▶ [Text block]:
[Start of Attachment]
Would it not be better to extract the common interface and simplify writing new back/front -ends for llvm-reduce,
instead of having everything in a single tool?

Could be but it also seems like that would be a much larger change (at least to the existing llvm-reduce). I am not particularly interested in doing that in this patch but as always anyone is free to evolve things further in a follow up commit if they consider it worth while.

I think currently the shared mir vs ir code doesn't hinder development too much. If it ever does come to that point we should split off an llvm-mir-reduce, but that can be done in the future.

Do these tools have anything in common other than the delta algorithm?
Will *any* pass be shared?

(and sorry, I've been busy, trying to find time to review)

markus updated this revision to Diff 383246.Oct 29 2021, 12:21 AM

Addressed review remarks.

markus marked 3 inline comments as done.EditedOct 29 2021, 12:47 AM

Do these tools have anything in common other than the delta algorithm?

I would say that the tools are almost identical except that they work on different representations (IR and MIR). The purpose of the tools are the same, the command line interface, the handling of temporary files and the execution of interestingness tests are all the same and of course the main component the delta algorithm is the same.

Will *any* pass be shared?

The passes are unlikely to ever be shared as they are specific to the representation.

One can of course go the other way around and split the tools, refactor to make the common parts reusable (and put them in some lib somewhere) but to me that seems like a much larger change and the code duplication will be higher. This is what we have right now. Either way is doable but none of the alternatives are likely to please everyone.

aeubanks accepted this revision.Nov 1 2021, 9:43 AM

Do these tools have anything in common other than the delta algorithm?

I would say that the tools are almost identical except that they work on different representations (IR and MIR). The purpose of the tools are the same, the command line interface, the handling of temporary files and the execution of interestingness tests are all the same and of course the main component the delta algorithm is the same.

Will *any* pass be shared?

The passes are unlikely to ever be shared as they are specific to the representation.

One can of course go the other way around and split the tools, refactor to make the common parts reusable (and put them in some lib somewhere) but to me that seems like a much larger change and the code duplication will be higher. This is what we have right now. Either way is doable but none of the alternatives are likely to please everyone.
[End of Attachment]
Answer these questions from the llvm-reduce review thread:
(a) To which diff number did markus update the revision?
(b) Who accepted the revision, and on what date?
(c) According to the thread, why are the passes unlikely ever to be shared?

[Recorded data]
[Start of Attachment]
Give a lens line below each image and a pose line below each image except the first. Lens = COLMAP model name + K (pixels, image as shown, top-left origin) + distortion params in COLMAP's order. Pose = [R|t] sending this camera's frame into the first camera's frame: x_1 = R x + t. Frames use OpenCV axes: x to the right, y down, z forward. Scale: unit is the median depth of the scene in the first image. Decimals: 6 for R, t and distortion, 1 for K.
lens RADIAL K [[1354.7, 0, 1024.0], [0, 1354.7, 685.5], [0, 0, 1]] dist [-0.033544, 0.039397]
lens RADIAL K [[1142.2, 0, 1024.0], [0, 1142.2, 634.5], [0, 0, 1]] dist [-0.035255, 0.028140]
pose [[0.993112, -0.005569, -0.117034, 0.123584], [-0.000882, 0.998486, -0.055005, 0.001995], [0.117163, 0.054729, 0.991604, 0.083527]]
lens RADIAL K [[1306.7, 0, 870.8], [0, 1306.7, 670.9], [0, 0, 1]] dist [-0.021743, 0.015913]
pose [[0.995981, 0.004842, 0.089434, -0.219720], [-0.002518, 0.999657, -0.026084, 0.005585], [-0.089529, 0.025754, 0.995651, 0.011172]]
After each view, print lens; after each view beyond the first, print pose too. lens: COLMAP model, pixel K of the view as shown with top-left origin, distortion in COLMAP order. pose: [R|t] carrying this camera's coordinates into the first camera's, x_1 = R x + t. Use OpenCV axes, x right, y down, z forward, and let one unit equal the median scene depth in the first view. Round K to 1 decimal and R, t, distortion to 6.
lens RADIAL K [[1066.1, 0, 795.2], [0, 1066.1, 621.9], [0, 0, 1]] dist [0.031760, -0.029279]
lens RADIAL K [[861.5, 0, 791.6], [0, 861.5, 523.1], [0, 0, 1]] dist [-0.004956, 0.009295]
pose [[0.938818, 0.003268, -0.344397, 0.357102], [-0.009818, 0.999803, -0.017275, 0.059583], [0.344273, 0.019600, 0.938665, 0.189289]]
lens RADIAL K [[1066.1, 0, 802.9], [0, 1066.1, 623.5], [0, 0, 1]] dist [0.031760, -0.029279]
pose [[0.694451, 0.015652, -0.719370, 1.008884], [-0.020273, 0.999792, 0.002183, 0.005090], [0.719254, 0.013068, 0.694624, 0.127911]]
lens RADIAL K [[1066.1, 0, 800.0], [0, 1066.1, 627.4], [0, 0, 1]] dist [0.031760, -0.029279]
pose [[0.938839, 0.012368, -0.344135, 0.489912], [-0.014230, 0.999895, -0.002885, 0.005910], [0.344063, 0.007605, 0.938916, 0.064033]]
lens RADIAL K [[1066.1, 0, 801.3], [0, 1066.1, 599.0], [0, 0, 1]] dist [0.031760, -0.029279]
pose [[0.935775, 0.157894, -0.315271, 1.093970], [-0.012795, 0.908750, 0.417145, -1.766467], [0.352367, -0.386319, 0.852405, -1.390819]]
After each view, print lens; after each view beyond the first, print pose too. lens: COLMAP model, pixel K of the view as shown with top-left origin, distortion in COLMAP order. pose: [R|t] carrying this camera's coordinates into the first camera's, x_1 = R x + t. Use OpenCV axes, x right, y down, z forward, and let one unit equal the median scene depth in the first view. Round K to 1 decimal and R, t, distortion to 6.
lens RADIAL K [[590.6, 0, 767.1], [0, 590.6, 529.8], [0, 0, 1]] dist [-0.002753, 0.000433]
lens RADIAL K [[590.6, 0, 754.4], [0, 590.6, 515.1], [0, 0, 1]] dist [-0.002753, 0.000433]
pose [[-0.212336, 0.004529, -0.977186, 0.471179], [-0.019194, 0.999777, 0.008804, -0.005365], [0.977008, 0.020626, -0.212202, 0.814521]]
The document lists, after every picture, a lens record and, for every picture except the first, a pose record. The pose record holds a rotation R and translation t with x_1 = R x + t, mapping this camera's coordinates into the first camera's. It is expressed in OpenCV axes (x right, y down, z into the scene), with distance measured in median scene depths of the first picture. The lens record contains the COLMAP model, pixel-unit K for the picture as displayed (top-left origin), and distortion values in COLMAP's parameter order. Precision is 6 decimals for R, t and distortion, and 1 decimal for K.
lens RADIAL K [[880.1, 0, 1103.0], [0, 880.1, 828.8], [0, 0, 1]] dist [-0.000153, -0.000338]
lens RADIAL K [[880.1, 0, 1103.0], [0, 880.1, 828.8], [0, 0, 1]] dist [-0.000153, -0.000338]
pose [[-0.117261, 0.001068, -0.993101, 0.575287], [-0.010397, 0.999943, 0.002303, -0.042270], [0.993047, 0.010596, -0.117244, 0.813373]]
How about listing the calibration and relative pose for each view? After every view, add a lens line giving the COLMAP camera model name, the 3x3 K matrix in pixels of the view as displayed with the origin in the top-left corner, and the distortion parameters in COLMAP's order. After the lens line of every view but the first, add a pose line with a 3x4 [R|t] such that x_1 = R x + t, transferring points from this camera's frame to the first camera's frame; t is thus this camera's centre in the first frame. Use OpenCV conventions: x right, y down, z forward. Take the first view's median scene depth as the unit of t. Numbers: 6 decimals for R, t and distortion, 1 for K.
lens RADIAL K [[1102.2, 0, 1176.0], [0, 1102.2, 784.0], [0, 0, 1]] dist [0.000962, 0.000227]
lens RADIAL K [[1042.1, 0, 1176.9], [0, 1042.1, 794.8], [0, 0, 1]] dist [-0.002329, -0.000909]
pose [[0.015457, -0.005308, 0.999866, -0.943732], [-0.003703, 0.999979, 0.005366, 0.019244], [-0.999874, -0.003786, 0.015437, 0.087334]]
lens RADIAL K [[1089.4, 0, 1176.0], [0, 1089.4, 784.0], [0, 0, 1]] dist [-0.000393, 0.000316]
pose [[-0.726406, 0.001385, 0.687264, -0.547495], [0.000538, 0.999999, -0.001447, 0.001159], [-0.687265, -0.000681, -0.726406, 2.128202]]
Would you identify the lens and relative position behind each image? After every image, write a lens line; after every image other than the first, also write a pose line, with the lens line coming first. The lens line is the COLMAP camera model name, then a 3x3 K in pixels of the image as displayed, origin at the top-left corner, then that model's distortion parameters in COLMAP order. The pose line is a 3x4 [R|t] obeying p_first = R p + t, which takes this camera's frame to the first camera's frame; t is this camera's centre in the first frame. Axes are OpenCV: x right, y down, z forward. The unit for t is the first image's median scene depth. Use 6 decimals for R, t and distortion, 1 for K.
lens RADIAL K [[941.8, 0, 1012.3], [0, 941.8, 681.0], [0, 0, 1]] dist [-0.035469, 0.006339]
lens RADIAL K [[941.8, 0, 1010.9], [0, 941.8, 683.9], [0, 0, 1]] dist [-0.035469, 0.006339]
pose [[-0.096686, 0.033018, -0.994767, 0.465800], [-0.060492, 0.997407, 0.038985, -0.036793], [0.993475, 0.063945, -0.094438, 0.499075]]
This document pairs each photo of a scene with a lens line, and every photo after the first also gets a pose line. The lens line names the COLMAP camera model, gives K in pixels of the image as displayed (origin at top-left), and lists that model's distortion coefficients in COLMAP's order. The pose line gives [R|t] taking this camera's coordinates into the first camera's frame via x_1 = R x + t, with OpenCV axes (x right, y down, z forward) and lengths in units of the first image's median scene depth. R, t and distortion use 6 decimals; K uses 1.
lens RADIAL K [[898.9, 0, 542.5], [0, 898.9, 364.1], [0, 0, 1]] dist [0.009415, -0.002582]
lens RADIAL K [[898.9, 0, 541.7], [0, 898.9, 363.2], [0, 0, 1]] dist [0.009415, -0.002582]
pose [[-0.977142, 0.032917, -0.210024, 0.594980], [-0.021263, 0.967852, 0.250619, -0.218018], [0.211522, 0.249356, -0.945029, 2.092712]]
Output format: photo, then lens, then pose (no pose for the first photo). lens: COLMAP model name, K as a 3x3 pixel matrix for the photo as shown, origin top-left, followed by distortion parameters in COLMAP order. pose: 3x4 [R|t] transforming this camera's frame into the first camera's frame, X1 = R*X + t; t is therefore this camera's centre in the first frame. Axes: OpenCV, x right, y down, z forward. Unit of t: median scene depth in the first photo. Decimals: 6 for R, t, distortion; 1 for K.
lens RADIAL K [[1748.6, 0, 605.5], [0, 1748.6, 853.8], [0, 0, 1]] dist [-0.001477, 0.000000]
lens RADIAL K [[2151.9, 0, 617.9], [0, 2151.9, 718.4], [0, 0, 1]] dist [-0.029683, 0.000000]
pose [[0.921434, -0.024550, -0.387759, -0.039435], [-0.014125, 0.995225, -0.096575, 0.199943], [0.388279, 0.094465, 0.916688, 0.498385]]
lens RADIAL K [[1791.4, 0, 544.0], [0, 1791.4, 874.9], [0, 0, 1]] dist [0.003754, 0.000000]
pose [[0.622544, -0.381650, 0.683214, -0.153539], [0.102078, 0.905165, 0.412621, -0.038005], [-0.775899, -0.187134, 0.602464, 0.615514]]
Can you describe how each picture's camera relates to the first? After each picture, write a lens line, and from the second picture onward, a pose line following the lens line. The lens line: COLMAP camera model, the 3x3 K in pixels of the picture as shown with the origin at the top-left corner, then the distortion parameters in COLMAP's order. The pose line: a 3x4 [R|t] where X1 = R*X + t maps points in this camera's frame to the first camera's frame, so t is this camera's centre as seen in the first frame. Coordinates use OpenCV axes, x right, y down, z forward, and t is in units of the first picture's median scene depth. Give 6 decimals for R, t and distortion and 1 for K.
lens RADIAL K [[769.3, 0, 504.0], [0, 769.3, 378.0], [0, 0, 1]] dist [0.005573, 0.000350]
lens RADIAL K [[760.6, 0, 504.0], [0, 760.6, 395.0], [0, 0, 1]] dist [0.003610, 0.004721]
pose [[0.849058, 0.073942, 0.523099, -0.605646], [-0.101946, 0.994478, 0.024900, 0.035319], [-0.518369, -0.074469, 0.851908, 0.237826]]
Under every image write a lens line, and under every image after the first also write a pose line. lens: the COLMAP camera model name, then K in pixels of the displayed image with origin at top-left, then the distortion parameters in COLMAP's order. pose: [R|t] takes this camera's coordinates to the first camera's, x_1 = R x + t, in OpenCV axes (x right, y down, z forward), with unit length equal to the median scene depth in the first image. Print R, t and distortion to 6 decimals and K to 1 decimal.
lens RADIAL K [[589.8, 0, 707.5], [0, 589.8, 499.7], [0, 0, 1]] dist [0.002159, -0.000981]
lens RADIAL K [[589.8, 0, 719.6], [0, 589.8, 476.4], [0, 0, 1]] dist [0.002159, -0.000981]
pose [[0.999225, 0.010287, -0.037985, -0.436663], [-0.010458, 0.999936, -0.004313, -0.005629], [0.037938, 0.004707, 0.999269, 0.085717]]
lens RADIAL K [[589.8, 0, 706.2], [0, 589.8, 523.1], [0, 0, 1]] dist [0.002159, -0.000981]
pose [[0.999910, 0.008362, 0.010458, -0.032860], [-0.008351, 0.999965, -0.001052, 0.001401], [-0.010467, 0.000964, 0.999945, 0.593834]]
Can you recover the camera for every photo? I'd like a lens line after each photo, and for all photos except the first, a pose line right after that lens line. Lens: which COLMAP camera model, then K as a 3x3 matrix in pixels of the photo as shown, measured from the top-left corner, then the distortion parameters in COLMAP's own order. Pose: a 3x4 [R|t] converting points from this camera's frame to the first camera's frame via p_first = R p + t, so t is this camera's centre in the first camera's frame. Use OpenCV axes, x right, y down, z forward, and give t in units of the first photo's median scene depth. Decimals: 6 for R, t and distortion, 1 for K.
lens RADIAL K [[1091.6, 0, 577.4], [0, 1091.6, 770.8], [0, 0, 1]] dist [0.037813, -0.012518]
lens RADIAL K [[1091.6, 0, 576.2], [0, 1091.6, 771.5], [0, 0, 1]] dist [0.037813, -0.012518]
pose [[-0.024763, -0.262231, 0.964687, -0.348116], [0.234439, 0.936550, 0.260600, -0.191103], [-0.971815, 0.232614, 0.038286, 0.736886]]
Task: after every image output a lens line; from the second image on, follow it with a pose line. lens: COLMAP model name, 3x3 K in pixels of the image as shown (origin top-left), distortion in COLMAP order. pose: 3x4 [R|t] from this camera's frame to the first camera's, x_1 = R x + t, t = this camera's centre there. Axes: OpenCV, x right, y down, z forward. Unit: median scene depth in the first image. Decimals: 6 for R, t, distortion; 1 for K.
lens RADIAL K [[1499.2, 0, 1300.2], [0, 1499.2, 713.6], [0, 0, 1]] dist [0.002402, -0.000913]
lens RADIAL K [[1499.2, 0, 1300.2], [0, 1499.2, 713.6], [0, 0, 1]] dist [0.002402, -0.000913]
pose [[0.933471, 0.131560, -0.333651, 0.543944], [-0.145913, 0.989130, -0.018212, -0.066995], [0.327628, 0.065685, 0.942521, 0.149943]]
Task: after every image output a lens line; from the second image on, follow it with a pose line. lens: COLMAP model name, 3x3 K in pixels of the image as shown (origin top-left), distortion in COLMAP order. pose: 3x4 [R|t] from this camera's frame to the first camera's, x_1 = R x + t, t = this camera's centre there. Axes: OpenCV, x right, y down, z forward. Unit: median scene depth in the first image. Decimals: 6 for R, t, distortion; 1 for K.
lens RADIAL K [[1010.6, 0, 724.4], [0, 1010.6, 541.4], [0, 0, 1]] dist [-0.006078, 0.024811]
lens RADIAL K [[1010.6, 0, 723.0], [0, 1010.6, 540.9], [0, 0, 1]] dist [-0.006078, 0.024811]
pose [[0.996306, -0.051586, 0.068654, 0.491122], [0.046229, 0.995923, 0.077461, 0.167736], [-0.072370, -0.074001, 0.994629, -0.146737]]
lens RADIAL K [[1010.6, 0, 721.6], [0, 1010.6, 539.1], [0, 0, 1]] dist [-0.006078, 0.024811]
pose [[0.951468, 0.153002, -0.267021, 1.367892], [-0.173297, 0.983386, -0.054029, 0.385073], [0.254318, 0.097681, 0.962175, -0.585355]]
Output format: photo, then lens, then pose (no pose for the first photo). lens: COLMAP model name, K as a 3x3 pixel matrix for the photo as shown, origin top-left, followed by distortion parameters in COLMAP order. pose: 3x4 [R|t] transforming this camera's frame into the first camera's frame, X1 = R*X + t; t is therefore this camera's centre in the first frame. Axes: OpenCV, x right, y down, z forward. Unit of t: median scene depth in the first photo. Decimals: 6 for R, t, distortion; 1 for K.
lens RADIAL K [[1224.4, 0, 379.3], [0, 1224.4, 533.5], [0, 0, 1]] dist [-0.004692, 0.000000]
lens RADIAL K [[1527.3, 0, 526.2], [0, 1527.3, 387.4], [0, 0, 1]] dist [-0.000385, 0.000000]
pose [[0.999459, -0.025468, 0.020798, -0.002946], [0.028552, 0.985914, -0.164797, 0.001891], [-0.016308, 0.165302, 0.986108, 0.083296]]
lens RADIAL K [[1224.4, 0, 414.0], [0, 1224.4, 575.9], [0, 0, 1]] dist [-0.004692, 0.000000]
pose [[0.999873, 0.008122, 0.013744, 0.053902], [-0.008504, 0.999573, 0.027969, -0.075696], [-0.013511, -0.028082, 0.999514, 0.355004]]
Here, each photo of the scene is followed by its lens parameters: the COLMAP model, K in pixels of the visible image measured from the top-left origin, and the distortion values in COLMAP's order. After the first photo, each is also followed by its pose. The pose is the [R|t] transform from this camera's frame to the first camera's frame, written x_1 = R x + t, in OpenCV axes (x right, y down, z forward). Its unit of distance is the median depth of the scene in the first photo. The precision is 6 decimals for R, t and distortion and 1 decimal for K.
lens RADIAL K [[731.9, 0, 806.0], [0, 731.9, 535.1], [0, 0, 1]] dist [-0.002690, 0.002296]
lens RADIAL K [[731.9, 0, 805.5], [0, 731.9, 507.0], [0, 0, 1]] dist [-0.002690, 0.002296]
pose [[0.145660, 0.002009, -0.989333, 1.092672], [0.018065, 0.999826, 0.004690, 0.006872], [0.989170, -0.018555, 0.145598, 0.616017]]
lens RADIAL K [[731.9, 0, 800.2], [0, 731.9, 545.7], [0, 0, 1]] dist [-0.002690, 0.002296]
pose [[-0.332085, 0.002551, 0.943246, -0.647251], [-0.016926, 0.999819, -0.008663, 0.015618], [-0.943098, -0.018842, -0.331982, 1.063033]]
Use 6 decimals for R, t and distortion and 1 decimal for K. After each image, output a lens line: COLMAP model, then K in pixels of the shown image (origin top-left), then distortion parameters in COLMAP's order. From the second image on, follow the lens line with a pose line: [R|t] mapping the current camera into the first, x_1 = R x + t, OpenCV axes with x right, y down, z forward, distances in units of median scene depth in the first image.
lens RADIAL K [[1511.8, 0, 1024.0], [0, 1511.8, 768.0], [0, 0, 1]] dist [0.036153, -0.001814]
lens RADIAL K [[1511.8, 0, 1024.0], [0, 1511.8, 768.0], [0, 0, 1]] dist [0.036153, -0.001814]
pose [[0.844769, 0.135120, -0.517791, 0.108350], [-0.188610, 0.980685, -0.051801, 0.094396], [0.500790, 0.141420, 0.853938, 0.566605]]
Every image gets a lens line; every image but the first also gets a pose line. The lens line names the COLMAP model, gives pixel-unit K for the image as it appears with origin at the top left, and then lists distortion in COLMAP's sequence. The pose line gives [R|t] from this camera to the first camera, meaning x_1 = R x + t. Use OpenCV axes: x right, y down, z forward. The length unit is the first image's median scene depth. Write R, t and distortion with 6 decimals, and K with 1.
[End of Attachment]
▶ [Output of the exercise]:
(a) Diff 383246.
(b) aeubanks, on Nov 1 2021.
(c) They are specific to the representation.